EXERCICE
Poursuivez l'article sur la maison Zoom Éditions à partir de sa dernière phrase.

TEXTE FOURNI
========================================================================
Zoom Editions

Le joli monde de Zoom

d'Lëtzebuerger Land vom 06.03.2015

P’tit bili, Atomes crochus, Danse du ventre, Gros béguin... chez Zoom Éditions, on a le sens de la formule et les huit collections de la maison sont à son image : gaies, colorées, didactiques sans être scolaires ou moralisatrices, poétiques... Le logo aussi : un drôle d’oiseau aux yeux rigolos formés par les deux O surmontés du Z, tout à la fois chapeau et gros sourcil interrogateur, le V formé par l’espace entre les deux branches du M formant un vif bec jaune.

« Quand on est petit, on n’a pas de grosse pression commerciale. L’idée est de rester différent, ça ne sert à rien de concurrencer les gros ! » explique Claudine Furlano, grand sourire et mains qui parlent, derrière son bureau au milieu du stock de 30 000 ouvrages. Depuis mai 2014, Zoom Editions est installé dans un bureau du 1535°C, l’ancienne usine d’Arcelor Mittal de Differdange reconvertie en espaces de travail partagé, où se côtoient l’immense open space du journal L’Essentiel, et des bureaux d’architectes, graphistes, photographes, producteur... une foisonnante écurie de talents. Tout en longueur et avec une impressionnante hauteur sous plafond, le bureau de Zoom est aussi son entrepôt.
========================================================================
DONNÉES ENREGISTRÉES
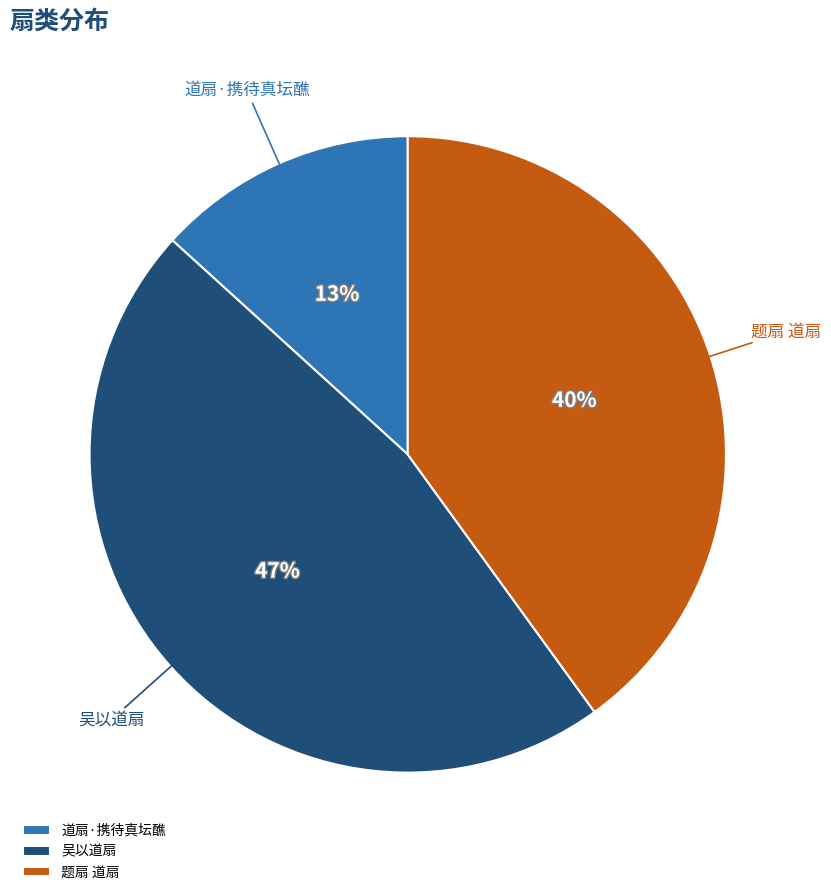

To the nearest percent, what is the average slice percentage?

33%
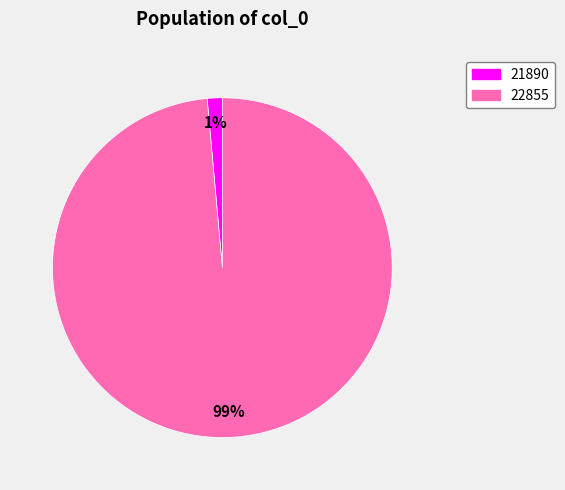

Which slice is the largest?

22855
========================================================================
VOTRE RÉPONSE
Voilà déjà plus de treize ans que Claudine et son mari Nicolas Lefrançois ont fondé cette maison d’édition jeunesse. C’était le 2 novembre 2001. Ils avaient un crédo, le livre bilingue, mais pas seulement ! Zoom, « un nom qui sonne bien dans toutes les langues et qui charrie l’idée de zoomer sur un sujet avec les différentes collections » s’épanouit sur plusieurs terrains : contes-recettes autour du monde avec la collection Danse du ventre, zoom sur un métier avec Kifékoi, petits livres cartonnés comme des jeux avec Dents de lait… P’tit bili, la collection bilingue, existe en français / italien, français / allemand, français / anglais, français /espagnol. Des petits contes illustrés, au format poche, souples, qui reprennent à la fin des fiches de vocabulaire. Il suffit de feuilleter la diversité des ouvrages pour vite se rendre compte que les auteurs et dessinateurs « maison » ont tous une pâte, une originalité bien identifiée : proximité avec le manga, ou le conte, dessins crayonnés, ligne claire, BD... Zoom a tout pour plaire au public exigeant que sont les enfants.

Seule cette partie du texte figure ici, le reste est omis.